**** Excerpted passage
New Data on Jobs and Small Businesses Show the Need for American Rescue Plan

Muhammad Maisum Murtaza and Steve Herzenberg |

Updated April 22, 2021: Since the publishing date of this blog, there has been new state jobs data released for March 2021. According to the new data, Pennsylvania’s total nonfarm jobs are still 414,000 jobs lower in March 2021 than the reference point of February 2020. The level of total jobs continues to be lower in March of 2021 than in all of 2007 and 2008. 

The unemployment rate remains stagnant as it has been for the last few months at 7.3% in Pennsylvania, which is still higher than pre-COVID months. 

Finally, according to the economic data tracker at Opportunity Insights, small business revenue in Pennsylvania is 26.4% lower than its level in January 2020.

 

In a previous blog, we used Pennsylvania data through December 2020 to show that the economy still has a long way to go to recover fully from the pandemic recession. New U.S. numbers for February and Pennsylvania data for January show little change in this picture.

We focus here on two measures—the number of jobs and small-business revenues—both of which are better measures of the economy’s short-run health than the unemployment rate. The problem with unemployment: many people who are jobless in the pandemic don’t count as unemployed.

Both the number of jobs and small-business revenue data show that the economy remains in a deep hole, having recovered only about half the ground lost when the economy dropped like a stone at the start of the pandemic. Small business revenues remain over 25% below the level of January 2020, a stunning Depression-level collapse. The policy message: federal and state lawmakers must continue to provide robust economic relief and then economic stimulus. In other words, it’s a good thing that Democrats in Congress and President Biden just enacted the American Rescue Plan.
********
**** Data extract
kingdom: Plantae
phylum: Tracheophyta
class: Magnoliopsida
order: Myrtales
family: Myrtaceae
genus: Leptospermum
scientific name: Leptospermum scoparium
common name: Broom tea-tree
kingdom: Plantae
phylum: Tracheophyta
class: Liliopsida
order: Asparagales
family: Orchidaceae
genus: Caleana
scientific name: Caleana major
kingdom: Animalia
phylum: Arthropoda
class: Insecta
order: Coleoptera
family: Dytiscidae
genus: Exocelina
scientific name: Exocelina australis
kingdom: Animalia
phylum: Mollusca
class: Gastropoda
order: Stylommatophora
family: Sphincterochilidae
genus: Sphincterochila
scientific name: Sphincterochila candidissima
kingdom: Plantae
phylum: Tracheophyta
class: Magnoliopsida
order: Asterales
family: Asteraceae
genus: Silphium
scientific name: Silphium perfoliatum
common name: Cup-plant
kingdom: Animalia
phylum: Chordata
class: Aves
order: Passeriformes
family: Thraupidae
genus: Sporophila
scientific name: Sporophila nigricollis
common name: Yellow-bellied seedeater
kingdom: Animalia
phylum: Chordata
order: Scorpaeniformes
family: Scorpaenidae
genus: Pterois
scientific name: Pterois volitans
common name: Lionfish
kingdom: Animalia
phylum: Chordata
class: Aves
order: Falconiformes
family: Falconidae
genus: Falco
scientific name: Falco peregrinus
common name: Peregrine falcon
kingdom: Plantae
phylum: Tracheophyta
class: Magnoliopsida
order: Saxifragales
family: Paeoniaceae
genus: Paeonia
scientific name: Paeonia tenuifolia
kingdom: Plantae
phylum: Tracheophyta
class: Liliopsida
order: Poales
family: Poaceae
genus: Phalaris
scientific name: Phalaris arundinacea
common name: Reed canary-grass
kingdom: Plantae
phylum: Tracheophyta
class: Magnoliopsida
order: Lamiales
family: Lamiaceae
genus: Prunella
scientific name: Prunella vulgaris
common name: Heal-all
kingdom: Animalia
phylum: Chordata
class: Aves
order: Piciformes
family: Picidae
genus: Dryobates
********
Requirement 1: In the jobs and small-business post, what was Pennsylvania's unemployment rate in the April 22, 2021 update?
Requirement 2: Please list every finding that the update at the top of the jobs and small-business post reports about Pennsylvania.
Requirement 3: Why does the jobs and small-business post rely on the number of jobs and small-business revenues instead of the unemployment rate?

Exercise response 1: 7.3%

Exercise response 2:
- Total nonfarm jobs in March 2021 were still 414,000 below the February 2020 level.
- The level of total jobs in March 2021 remained lower than in all of 2007 and 2008.
- The unemployment rate stayed at 7.3%, as it had for the last few months, which is still higher than before COVID.
- Small business revenue was 26.4% lower than its level in January 2020.

Exercise response 3: The post says those two measures show the economy's short-run health better than the unemployment rate does. The problem is that many people who are jobless in the pandemic don't count as unemployed.